The question arises spontaneously: is it always the same band playing for you? Well, yes, but it's enough to make you pull your hair out: side A is vastly different from side B which is vastly different from the EP added as a bonus track to the compact disc reissued in 1989...
Titus Groan is the first book of the fantasy trilogy "Gormenghast" by English writer Mervyn Peake, first published in 1950. Twenty years later, a quartet led by singer/keyboardist/guitarist Stuart Cowell brews a proto prog-late psychedelic broth in which splashes of pop, rock, r & b, folk are added! Perhaps you're thinking too many things on the fire? Is there a risk it might sit heavily on the stomach?
No, more than anything the four-part suite "Hall of Bright Carvings" remains in the head, led by a "Soft Machine" rhythm base upon which the horns of "satyric bagpiper" Tony Prestland are grafted. From a medieval atmosphere, it shifts to an increasingly palpable tension driven by John Lee's pulsating bass. The instruments alternate between flute solos, electric guitar, Prestland's pipes, choral games of voices, and the final jam that returns to the initial medieval theme. Among the best 12 minutes of these misunderstood geniuses of the time! And yes, because their concerts charged a penny even though they passed through the three-day Hollywood Pop Festival held on May 23, 1970, near Newcastle. Among powerhouses like Ginger Baker's Airforce, Mungo Jerry who would reach the top of the (also Italian) charts with the hit "In the Summertime" and even the Grateful Dead making their English debut, imagine what hope the "light cavalry" of Titus Groan had?

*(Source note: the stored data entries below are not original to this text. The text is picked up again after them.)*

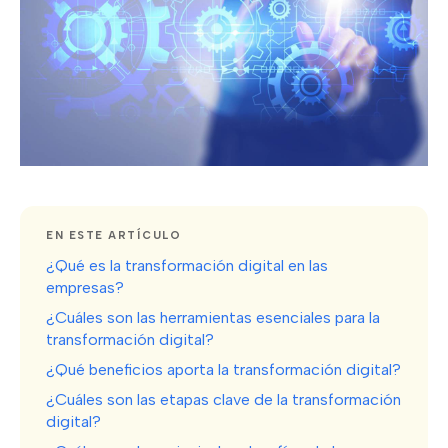
EN ESTE ARTÍCULO
¿Qué es la transformación digital en las
empresas?
¿Cuáles son las herramientas esenciales para la
transformación digital?
¿Qué beneficios aporta la transformación digital?
¿Cuáles son las etapas clave de la transformación
digital?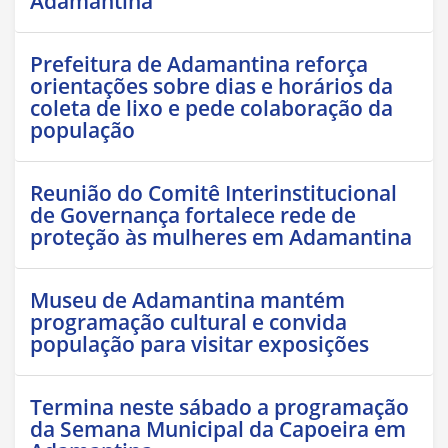
Adamantina
Prefeitura de Adamantina reforça
orientações sobre dias e horários da
coleta de lixo e pede colaboração da
população
Reunião do Comitê Interinstitucional
de Governança fortalece rede de
proteção às mulheres em Adamantina
Museu de Adamantina mantém
programação cultural e convida
população para visitar exposições
Termina neste sábado a programação
da Semana Municipal da Capoeira em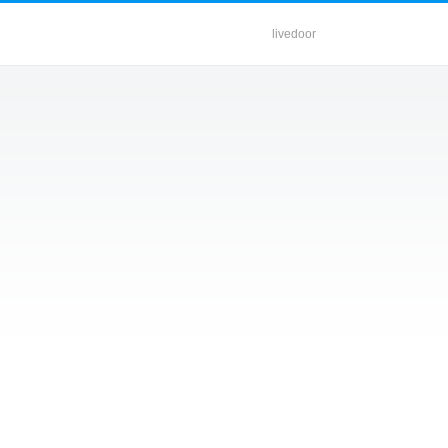
livedoor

In the circle of Dawn (a subsidiary of Pye) strange bands like Demon Fuzz, Comus, Heron lived on and everyone was promised the release of the long-awaited album during that year. But the Titus Groan record is really the strangest: besides the magnificent suite, side A hosted an indefinable "It's wasn't for you" that seems like a brass-laden r& b hit only missing the vocal entrance of Wilson Pickett or Marvin Gaye, yet it is Cowell who strains his vocal cords supported by the fine rhythm section.
At this point, you'd think you'd got the wrong record, but there are the famous 12 minutes of "Hall of Bright Carvings" and subsequently a track that mixes Jethro Tull and Byrds like "I can't change" to make the ears perk up interested in the magnificent and progressive fortunes of rock music. The same "Fuschia" paints the record with vocal-guitar-flute games with dark psychedelic tones for a flight on the magic carpet already owned by the Open Mind. But the beauty lies in the fact that on the second side, Titus Groan throw you a pop choral ballad of the caliber of "It's all up with us" that seems to come directly from the Californian west coast, embellishing it with a final guitar solo that increases its tempo.
To "aggravate" the situation, there are the three folk-rock tracks of the first EP (added as a bonus to the CD reissue) suspended between Bob Dylan (!) and Byrds ("Open the Door, Homer" and "Liverpool") and a surprising "Woman of the World", a melancholic ballad that recalls certain works of Lindsfarne, a group capable of navigating that magical and unexplored area between Fairport Convention and Grateful Dead.
Well, you know how these things end: with the collapse of the Dawn Label, the varied and colorful world of Titus Groan will remain suspended in the underground progressive limbo which in the years to come will shine a light on Rick Wakeman's six wives of Henry VIII and above all will burden the noses of the more discerning listeners.